The officer smiled grim agreement and helped him remove the camera.

PERSPECTIVE

New York Times editorial, November 20, 1996: The election of President William D. Crockerman may have been a colossal blunder. Had the nation been given the complete facts about the present situation — facts concerning the existence of yet another alien device in Death Valley, California — and had we been informed about the President’s attitude to these alien devices, how many Americans would have voted for a President who seems to accept impending destruction with open arms? Perhaps there is no hope. Perhaps the Earth is doomed. But for the President of the United States to admit defeat and urge us all to say our prayers is — and we do not hesitate to use the word — treasonous.

The Times Editorial Board is unanimous in recommending that the House Judiciary Committee investigate the President-elect’s actions, and vote on whether or not to recommend impeachment.

31

It took Reuben Hordes three weeks to come to grips with his mother’s death, and it happened in a bizarre and darkly comic way.

His father, as tall as Reuben but getting plump about the middle, had for the time being given up on life, his rough bearded face dark grayish olive from grief and stress, sitting in the ragged lounger in the living room, napping before a dark TV.

It was up to Reuben to keep the house clean and make sure all the chores were done as his mother would have wished. He took that upon himself as a duty to the both of them. His father would recover. Life would go on. Reuben was sure of that.

On a Wednesday, three weeks exactly after the funeral, Reuben pulled out the old upright vacuum cleaner and plugged it into a herniated wall socket. The plug threatened to fall out, but held long enough for Reuben to kick the button with his naked toe and switch the machine on. He then methodically ran the vacuum over the patchy Oriental-design carpet and the wood floors, swooping down on dust kittens and moving chairs and coffee table when necessary. He vacuumed around his father, who smiled up at him and tried to say something, but could not be heard over the racket.

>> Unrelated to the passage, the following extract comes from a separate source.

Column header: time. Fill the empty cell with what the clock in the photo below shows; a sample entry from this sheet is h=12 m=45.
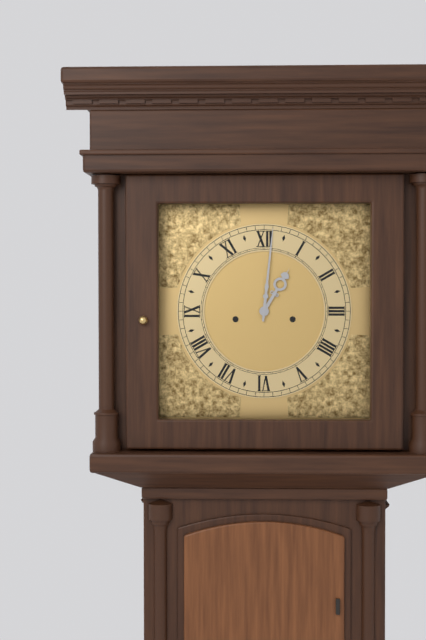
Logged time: h=1 m=1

Reuben patted his shoulder in passing.

In the bathroom, as he passed the machine carefully over the almost-new throw rug, the vacuum started laboring. He thought he smelled hot metal and electricity. Punching the button with his toe, he tipped the machine over, flipped two latches, and removed the bottom metal cover. In some amazement, he stared at the roller brush and belt.

Thick strands of his mother’s fine, long crinkly black hair had wrapped around the entire length of the roller, filling the groove of the rubber belt and impeding its progress.

Reuben picked the hair off delicately with long, spatulate fingers, examining broken pieces of it in his palms. He pulled loose a thick tangle and made a motion to drop it into the wastebasket. He couldn’t follow through.

He sat back against the kitchen door, holding the tangle to his cheek. For a moment, his thoughts were filled with a velvet nothingness.

Then it came. His head thumped against the door and he wept quietly, not wanting his father to hear, finally covering up by switching the vacuum on again. With his mother’s hair removed, it ran smoothly and loudly.

Warren, Ohio, lay acquiescent under an old blanket of snow, some of it still clean, some pushed up in dirty brown and black-spotted ridges by the roadways. Skeletal trees stood out against the yellowing dusk, and gusts of sharp cold wind leaped around him like invisible dogs, glad to see you, happy to have you here. Reuben clutched the two library books under his arm, one on how to pass the civil service exam for the Postal Service, another containing the short stories of Paul Bowles. Reuben, who had fancied himself a Muslim in his early teens — to his mother’s horror — had steeped himself in the lore of Africa and the Middle East. Bowles intrigued him even more than Doughty or T. E. Lawrence.

Reuben had quit high school the year before to work. His formal education had been fitful, but his intelligence, when focused, was a devouring and almost frightening thing. When Reuben Bordes latched on to a question or a book or a subject that interested him, his short, broad face tightened with an intent, fixed expression and his eyes enlarged until it seemed they might fall out of his head.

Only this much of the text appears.